> **Task**
Transcribe word for word the lines below from the line with "X040546Y009522D03*" through the line with "X079089Y008735D03*", ends included.

> **Supplied records**
————————

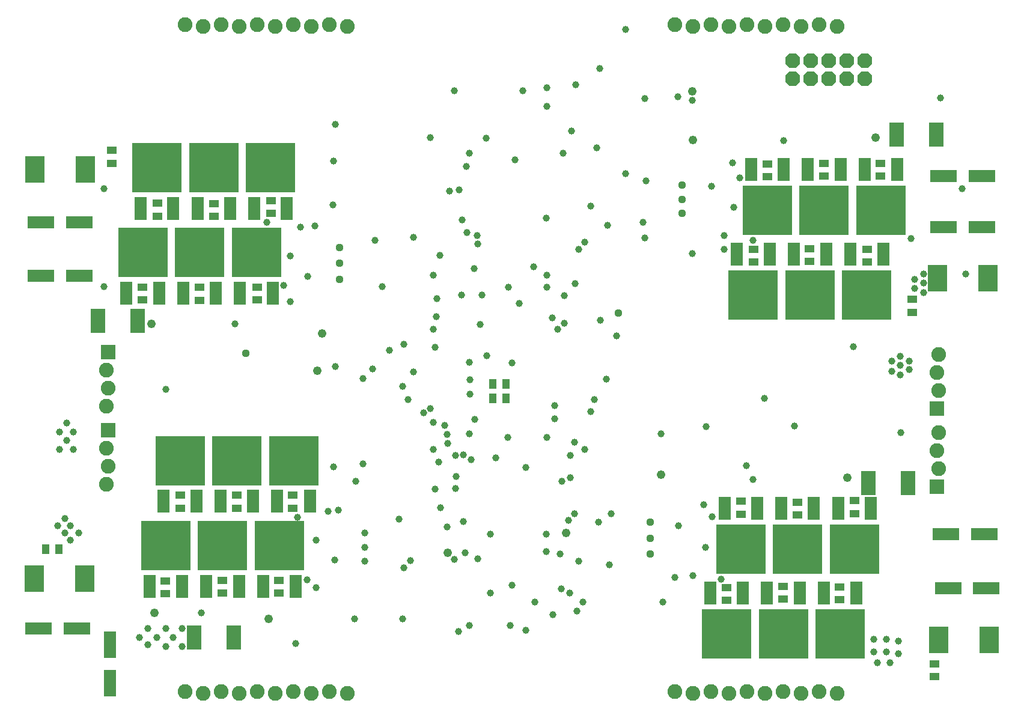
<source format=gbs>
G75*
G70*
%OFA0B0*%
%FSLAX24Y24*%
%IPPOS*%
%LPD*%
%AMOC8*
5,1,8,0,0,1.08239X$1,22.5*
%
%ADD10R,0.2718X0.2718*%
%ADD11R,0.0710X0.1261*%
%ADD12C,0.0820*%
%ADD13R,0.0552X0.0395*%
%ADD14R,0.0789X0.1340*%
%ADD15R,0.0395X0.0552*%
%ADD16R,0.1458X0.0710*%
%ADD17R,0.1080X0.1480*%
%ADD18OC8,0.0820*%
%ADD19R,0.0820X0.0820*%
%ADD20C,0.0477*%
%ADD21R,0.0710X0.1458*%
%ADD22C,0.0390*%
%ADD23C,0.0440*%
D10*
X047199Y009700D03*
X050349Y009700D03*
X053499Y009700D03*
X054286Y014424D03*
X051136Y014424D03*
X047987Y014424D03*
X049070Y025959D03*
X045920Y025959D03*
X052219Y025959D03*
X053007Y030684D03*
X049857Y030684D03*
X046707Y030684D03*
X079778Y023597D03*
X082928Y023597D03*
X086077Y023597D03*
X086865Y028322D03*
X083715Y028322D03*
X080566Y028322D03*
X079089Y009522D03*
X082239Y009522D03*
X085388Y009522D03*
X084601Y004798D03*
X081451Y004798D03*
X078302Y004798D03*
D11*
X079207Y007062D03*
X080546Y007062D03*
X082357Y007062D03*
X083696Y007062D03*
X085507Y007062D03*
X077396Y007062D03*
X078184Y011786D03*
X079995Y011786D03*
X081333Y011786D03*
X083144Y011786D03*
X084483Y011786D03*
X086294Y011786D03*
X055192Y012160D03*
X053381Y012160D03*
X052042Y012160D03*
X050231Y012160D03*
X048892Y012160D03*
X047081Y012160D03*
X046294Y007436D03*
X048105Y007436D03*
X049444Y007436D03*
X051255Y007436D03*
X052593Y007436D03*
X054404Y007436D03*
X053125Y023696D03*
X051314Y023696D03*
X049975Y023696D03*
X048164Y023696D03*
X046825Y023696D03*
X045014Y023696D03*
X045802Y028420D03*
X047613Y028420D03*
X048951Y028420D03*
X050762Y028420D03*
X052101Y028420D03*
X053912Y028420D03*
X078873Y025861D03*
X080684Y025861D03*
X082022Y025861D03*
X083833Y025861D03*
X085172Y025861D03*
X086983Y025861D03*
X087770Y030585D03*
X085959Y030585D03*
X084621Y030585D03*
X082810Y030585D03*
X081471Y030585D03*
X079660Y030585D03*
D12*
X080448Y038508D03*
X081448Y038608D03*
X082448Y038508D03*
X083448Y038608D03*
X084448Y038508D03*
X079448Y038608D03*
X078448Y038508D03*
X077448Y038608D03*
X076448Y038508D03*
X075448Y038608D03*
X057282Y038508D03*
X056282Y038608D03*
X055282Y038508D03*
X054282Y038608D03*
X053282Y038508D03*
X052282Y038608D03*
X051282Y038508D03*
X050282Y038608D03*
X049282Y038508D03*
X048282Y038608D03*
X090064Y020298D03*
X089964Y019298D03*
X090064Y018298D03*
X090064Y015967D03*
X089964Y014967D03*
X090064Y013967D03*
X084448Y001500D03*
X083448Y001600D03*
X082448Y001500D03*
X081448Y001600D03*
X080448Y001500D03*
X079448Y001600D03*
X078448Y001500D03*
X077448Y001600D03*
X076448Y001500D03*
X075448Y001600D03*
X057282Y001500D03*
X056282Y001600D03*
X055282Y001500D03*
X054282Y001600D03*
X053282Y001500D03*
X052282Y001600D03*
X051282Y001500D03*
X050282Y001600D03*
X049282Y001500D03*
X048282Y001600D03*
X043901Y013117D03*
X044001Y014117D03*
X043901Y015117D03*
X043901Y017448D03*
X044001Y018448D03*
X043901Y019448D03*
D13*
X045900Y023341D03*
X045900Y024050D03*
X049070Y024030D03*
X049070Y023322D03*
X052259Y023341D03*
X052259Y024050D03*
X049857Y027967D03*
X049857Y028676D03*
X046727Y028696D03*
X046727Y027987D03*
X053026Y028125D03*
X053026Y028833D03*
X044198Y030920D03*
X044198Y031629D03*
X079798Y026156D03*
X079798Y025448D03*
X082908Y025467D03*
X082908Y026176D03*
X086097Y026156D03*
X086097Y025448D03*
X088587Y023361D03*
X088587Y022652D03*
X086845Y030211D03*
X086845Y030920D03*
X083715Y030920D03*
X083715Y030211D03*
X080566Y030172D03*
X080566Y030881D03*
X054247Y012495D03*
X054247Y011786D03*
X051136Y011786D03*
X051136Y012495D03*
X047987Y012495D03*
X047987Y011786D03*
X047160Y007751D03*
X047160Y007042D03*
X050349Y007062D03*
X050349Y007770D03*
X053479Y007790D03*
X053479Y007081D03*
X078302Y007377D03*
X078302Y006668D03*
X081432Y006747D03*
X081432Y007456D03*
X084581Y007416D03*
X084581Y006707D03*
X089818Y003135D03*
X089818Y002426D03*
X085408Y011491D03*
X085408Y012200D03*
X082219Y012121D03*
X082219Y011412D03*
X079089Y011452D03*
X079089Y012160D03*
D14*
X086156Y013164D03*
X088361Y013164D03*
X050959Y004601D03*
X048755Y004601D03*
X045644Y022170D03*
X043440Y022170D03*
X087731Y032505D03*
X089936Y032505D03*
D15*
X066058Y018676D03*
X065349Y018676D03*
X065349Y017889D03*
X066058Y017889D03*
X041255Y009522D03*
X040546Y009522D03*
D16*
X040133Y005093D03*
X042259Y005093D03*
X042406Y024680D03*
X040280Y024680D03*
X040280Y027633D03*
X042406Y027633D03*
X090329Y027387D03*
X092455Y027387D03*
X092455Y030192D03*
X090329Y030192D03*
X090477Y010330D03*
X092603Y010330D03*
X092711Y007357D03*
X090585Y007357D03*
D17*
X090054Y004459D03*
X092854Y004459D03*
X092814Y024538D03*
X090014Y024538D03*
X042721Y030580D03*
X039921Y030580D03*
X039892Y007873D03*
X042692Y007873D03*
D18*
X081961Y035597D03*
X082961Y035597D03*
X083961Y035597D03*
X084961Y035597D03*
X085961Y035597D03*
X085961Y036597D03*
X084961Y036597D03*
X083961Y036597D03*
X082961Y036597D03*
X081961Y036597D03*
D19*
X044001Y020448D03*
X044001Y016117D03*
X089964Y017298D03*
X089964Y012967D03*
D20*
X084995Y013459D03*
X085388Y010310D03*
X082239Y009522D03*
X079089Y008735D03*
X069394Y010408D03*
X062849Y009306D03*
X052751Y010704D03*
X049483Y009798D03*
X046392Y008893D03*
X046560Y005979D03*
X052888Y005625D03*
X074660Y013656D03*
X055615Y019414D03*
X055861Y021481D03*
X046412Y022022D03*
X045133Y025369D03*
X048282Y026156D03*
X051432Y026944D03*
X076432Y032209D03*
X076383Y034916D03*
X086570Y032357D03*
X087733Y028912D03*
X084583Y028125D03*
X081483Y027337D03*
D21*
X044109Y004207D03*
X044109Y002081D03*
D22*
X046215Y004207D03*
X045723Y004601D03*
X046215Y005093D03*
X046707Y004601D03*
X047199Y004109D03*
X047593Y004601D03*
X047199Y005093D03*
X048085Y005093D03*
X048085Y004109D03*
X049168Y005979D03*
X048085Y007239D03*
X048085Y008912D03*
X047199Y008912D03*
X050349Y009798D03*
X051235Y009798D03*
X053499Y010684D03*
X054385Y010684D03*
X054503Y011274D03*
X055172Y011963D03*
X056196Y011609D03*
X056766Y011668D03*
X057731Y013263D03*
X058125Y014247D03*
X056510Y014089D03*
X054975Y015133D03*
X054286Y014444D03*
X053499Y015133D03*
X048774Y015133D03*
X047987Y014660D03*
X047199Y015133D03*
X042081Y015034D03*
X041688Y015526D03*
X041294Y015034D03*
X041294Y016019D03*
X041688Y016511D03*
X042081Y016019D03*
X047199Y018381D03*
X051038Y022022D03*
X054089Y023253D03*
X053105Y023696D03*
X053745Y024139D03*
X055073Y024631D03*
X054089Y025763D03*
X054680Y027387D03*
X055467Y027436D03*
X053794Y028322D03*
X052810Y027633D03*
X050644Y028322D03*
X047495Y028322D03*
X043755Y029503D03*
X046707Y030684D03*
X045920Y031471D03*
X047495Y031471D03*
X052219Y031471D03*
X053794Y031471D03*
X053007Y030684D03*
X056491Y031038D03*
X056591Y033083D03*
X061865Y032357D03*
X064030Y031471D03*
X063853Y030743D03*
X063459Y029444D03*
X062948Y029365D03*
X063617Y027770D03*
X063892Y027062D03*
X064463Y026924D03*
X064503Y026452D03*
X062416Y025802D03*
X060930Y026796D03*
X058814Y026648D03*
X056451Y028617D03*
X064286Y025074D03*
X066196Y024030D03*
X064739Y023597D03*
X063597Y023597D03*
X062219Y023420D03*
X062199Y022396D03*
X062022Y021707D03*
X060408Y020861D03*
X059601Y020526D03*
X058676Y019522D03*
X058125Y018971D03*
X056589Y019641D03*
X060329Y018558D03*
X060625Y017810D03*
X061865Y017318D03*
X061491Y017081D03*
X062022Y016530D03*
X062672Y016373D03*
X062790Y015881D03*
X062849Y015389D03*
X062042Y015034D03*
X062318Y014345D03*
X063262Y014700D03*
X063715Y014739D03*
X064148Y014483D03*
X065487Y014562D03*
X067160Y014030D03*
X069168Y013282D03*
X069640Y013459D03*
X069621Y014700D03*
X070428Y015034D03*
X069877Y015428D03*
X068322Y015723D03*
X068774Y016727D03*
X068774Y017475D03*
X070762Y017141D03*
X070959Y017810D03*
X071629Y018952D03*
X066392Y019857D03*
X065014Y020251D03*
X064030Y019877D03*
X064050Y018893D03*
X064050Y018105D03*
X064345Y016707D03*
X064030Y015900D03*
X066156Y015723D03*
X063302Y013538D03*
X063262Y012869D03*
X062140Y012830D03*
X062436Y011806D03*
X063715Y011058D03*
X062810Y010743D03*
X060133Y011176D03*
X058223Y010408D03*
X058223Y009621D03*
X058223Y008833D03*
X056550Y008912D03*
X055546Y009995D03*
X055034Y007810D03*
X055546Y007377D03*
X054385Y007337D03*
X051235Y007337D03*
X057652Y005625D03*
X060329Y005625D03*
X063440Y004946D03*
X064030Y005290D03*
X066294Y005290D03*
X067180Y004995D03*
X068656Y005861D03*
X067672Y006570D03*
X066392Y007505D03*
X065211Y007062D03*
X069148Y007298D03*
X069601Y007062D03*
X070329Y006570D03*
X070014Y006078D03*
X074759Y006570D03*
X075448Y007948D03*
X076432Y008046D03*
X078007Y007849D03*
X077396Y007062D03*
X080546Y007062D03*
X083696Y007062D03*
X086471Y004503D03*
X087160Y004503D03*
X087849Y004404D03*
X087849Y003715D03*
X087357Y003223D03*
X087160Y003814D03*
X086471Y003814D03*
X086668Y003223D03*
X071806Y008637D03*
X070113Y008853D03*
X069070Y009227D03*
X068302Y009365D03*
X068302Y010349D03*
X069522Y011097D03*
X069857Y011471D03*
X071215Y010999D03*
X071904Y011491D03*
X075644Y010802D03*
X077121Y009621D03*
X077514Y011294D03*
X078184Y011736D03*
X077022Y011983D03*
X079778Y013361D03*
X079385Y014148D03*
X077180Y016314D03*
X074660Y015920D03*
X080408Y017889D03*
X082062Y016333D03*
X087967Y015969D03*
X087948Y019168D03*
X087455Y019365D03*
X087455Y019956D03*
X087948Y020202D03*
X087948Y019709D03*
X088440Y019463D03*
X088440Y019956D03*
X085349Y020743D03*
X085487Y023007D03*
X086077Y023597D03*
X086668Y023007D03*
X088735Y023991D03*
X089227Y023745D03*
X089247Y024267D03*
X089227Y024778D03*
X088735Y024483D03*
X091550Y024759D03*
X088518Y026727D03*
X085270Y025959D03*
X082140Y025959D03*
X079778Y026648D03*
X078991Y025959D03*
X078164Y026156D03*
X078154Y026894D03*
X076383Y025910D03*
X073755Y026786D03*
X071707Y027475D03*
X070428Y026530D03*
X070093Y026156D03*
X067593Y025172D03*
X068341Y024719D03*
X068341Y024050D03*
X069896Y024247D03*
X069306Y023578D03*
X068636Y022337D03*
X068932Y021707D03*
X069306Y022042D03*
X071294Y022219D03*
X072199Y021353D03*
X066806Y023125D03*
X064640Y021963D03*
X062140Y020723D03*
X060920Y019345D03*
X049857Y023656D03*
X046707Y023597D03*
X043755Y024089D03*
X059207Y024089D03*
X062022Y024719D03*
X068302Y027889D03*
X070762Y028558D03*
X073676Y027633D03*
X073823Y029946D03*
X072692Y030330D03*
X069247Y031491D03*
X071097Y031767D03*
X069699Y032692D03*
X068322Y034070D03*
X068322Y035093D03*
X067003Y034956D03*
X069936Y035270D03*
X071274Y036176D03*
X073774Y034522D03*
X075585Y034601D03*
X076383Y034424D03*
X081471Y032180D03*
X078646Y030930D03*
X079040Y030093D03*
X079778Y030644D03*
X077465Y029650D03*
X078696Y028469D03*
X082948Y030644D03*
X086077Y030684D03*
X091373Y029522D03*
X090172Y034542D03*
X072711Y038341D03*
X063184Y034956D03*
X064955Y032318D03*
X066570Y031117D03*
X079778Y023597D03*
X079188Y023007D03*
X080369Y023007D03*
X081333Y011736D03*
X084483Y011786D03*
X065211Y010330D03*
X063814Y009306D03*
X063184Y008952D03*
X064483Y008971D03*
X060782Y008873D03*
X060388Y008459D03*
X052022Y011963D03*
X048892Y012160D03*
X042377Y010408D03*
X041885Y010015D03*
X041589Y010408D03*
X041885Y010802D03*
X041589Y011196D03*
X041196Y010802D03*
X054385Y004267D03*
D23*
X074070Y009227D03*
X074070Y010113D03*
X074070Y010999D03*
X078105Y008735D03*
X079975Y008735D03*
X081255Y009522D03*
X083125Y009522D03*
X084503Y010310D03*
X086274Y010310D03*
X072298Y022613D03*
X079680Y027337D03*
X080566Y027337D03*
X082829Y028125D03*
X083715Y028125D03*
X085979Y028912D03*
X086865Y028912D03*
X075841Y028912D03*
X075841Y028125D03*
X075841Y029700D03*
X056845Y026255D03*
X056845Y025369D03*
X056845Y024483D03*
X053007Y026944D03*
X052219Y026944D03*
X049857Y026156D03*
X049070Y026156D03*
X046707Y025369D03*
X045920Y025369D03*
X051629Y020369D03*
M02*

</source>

————————

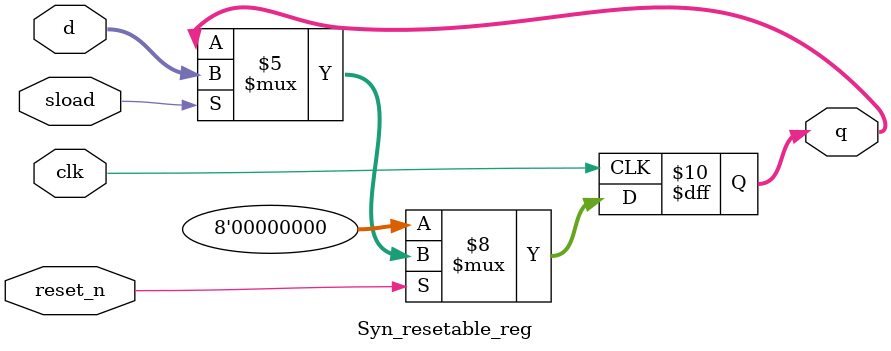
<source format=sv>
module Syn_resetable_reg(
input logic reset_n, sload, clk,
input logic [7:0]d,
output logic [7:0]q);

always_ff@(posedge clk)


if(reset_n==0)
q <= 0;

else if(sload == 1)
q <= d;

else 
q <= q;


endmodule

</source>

————————

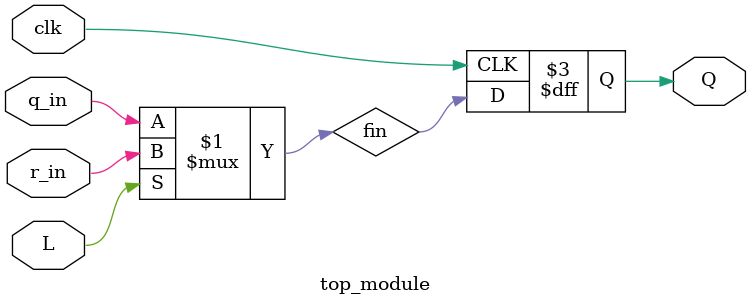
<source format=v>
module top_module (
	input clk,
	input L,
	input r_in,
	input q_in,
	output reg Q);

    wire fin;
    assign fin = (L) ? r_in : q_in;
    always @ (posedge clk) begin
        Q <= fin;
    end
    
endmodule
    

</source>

————————

> **Result of the exercise**
X040546Y009522D03*
D16*
X040133Y005093D03*
X042259Y005093D03*
X042406Y024680D03*
X040280Y024680D03*
X040280Y027633D03*
X042406Y027633D03*
X090329Y027387D03*
X092455Y027387D03*
X092455Y030192D03*
X090329Y030192D03*
X090477Y010330D03*
X092603Y010330D03*
X092711Y007357D03*
X090585Y007357D03*
D17*
X090054Y004459D03*
X092854Y004459D03*
X092814Y024538D03*
X090014Y024538D03*
X042721Y030580D03*
X039921Y030580D03*
X039892Y007873D03*
X042692Y007873D03*
D18*
X081961Y035597D03*
X082961Y035597D03*
X083961Y035597D03*
X084961Y035597D03*
X085961Y035597D03*
X085961Y036597D03*
X084961Y036597D03*
X083961Y036597D03*
X082961Y036597D03*
X081961Y036597D03*
D19*
X044001Y020448D03*
X044001Y016117D03*
X089964Y017298D03*
X089964Y012967D03*
D20*
X084995Y013459D03*
X085388Y010310D03*
X082239Y009522D03*
X079089Y008735D03*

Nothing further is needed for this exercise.